## What this task involves
Please output each entry in the material beneath exactly as shown.

## Data supplied
********************

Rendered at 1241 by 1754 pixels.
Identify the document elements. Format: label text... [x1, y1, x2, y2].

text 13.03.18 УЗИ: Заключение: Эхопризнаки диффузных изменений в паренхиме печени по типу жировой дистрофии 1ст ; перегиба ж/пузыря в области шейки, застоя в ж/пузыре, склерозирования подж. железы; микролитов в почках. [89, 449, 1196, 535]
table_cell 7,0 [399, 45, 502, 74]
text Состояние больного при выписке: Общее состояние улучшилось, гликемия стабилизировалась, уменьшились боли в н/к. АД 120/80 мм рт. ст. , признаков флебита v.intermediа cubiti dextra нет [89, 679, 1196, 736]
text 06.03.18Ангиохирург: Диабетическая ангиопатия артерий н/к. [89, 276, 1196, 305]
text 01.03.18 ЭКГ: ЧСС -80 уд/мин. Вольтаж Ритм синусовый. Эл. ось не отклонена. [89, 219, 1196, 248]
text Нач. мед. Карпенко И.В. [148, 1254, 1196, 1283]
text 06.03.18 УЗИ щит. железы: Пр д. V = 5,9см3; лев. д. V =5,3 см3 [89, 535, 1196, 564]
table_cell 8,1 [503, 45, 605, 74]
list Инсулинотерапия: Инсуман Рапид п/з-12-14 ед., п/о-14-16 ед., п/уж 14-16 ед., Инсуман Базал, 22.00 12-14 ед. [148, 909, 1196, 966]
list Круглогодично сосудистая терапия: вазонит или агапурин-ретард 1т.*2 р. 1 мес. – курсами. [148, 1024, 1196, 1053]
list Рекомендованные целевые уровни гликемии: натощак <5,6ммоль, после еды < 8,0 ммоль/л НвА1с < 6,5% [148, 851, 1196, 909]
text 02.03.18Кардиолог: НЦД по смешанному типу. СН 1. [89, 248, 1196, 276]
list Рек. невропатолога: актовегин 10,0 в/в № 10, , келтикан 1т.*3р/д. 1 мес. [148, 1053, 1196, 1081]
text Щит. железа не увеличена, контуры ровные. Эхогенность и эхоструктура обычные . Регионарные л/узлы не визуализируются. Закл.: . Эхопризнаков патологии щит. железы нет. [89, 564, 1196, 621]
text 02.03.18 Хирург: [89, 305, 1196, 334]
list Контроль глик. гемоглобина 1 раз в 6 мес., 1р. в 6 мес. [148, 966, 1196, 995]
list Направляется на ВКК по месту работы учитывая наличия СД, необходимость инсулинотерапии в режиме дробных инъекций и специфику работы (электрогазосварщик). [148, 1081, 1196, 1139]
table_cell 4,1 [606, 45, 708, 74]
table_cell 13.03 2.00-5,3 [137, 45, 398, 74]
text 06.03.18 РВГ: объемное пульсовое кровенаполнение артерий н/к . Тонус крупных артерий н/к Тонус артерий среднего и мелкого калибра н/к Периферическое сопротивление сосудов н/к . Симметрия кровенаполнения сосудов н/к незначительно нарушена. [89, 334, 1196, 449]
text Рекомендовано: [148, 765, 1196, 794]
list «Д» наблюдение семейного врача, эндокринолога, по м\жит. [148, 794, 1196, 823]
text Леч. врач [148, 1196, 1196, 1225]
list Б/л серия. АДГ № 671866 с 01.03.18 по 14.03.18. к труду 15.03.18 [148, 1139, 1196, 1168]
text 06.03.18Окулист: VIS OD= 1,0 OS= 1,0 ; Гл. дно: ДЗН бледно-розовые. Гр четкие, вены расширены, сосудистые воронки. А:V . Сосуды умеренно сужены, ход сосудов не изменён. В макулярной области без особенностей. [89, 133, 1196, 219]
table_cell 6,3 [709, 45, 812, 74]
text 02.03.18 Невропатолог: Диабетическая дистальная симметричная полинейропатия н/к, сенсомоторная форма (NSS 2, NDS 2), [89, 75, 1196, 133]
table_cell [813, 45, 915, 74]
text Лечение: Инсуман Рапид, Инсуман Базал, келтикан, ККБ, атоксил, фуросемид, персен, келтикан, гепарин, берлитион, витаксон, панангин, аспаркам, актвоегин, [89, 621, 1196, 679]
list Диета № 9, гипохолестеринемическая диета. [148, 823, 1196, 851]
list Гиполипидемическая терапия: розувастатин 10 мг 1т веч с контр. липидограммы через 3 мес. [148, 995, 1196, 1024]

********************

## Output of the exercise
Rendered at 1241 by 1754 pixels.
Identify the document elements. Format: label text... [x1, y1, x2, y2].

text 13.03.18 УЗИ: Заключение: Эхопризнаки диффузных изменений в паренхиме печени по типу жировой дистрофии 1ст ; перегиба ж/пузыря в области шейки, застоя в ж/пузыре, склерозирования подж. железы; микролитов в почках. [89, 449, 1196, 535]
table_cell 7,0 [399, 45, 502, 74]
text Состояние больного при выписке: Общее состояние улучшилось, гликемия стабилизировалась, уменьшились боли в н/к. АД 120/80 мм рт. ст. , признаков флебита v.intermediа cubiti dextra нет [89, 679, 1196, 736]
text 06.03.18Ангиохирург: Диабетическая ангиопатия артерий н/к. [89, 276, 1196, 305]
text 01.03.18 ЭКГ: ЧСС -80 уд/мин. Вольтаж Ритм синусовый. Эл. ось не отклонена. [89, 219, 1196, 248]
text Нач. мед. Карпенко И.В. [148, 1254, 1196, 1283]
text 06.03.18 УЗИ щит. железы: Пр д. V = 5,9см3; лев. д. V =5,3 см3 [89, 535, 1196, 564]
table_cell 8,1 [503, 45, 605, 74]
list Инсулинотерапия: Инсуман Рапид п/з-12-14 ед., п/о-14-16 ед., п/уж 14-16 ед., Инсуман Базал, 22.00 12-14 ед. [148, 909, 1196, 966]
list Круглогодично сосудистая терапия: вазонит или агапурин-ретард 1т.*2 р. 1 мес. – курсами. [148, 1024, 1196, 1053]
list Рекомендованные целевые уровни гликемии: натощак <5,6ммоль, после еды < 8,0 ммоль/л НвА1с < 6,5% [148, 851, 1196, 909]
text 02.03.18Кардиолог: НЦД по смешанному типу. СН 1. [89, 248, 1196, 276]
list Рек. невропатолога: актовегин 10,0 в/в № 10, , келтикан 1т.*3р/д. 1 мес. [148, 1053, 1196, 1081]
text Щит. железа не увеличена, контуры ровные. Эхогенность и эхоструктура обычные . Регионарные л/узлы не визуализируются. Закл.: . Эхопризнаков патологии щит. железы нет. [89, 564, 1196, 621]
text 02.03.18 Хирург: [89, 305, 1196, 334]
list Контроль глик. гемоглобина 1 раз в 6 мес., 1р. в 6 мес. [148, 966, 1196, 995]
list Направляется на ВКК по месту работы учитывая наличия СД, необходимость инсулинотерапии в режиме дробных инъекций и специфику работы (электрогазосварщик). [148, 1081, 1196, 1139]
table_cell 4,1 [606, 45, 708, 74]
table_cell 13.03 2.00-5,3 [137, 45, 398, 74]
text 06.03.18 РВГ: объемное пульсовое кровенаполнение артерий н/к . Тонус крупных артерий н/к Тонус артерий среднего и мелкого калибра н/к Периферическое сопротивление сосудов н/к . Симметрия кровенаполнения сосудов н/к незначительно нарушена. [89, 334, 1196, 449]
text Рекомендовано: [148, 765, 1196, 794]
list «Д» наблюдение семейного врача, эндокринолога, по м\жит. [148, 794, 1196, 823]
text Леч. врач [148, 1196, 1196, 1225]
list Б/л серия. АДГ № 671866 с 01.03.18 по 14.03.18. к труду 15.03.18 [148, 1139, 1196, 1168]
text 06.03.18Окулист: VIS OD= 1,0 OS= 1,0 ; Гл. дно: ДЗН бледно-розовые. Гр четкие, вены расширены, сосудистые воронки. А:V . Сосуды умеренно сужены, ход сосудов не изменён. В макулярной области без особенностей. [89, 133, 1196, 219]
table_cell 6,3 [709, 45, 812, 74]
text 02.03.18 Невропатолог: Диабетическая дистальная симметричная полинейропатия н/к, сенсомоторная форма (NSS 2, NDS 2), [89, 75, 1196, 133]
table_cell [813, 45, 915, 74]
text Лечение: Инсуман Рапид, Инсуман Базал, келтикан, ККБ, атоксил, фуросемид, персен, келтикан, гепарин, берлитион, витаксон, панангин, аспаркам, актвоегин, [89, 621, 1196, 679]
list Диета № 9, гипохолестеринемическая диета. [148, 823, 1196, 851]
list Гиполипидемическая терапия: розувастатин 10 мг 1т веч с контр. липидограммы через 3 мес. [148, 995, 1196, 1024]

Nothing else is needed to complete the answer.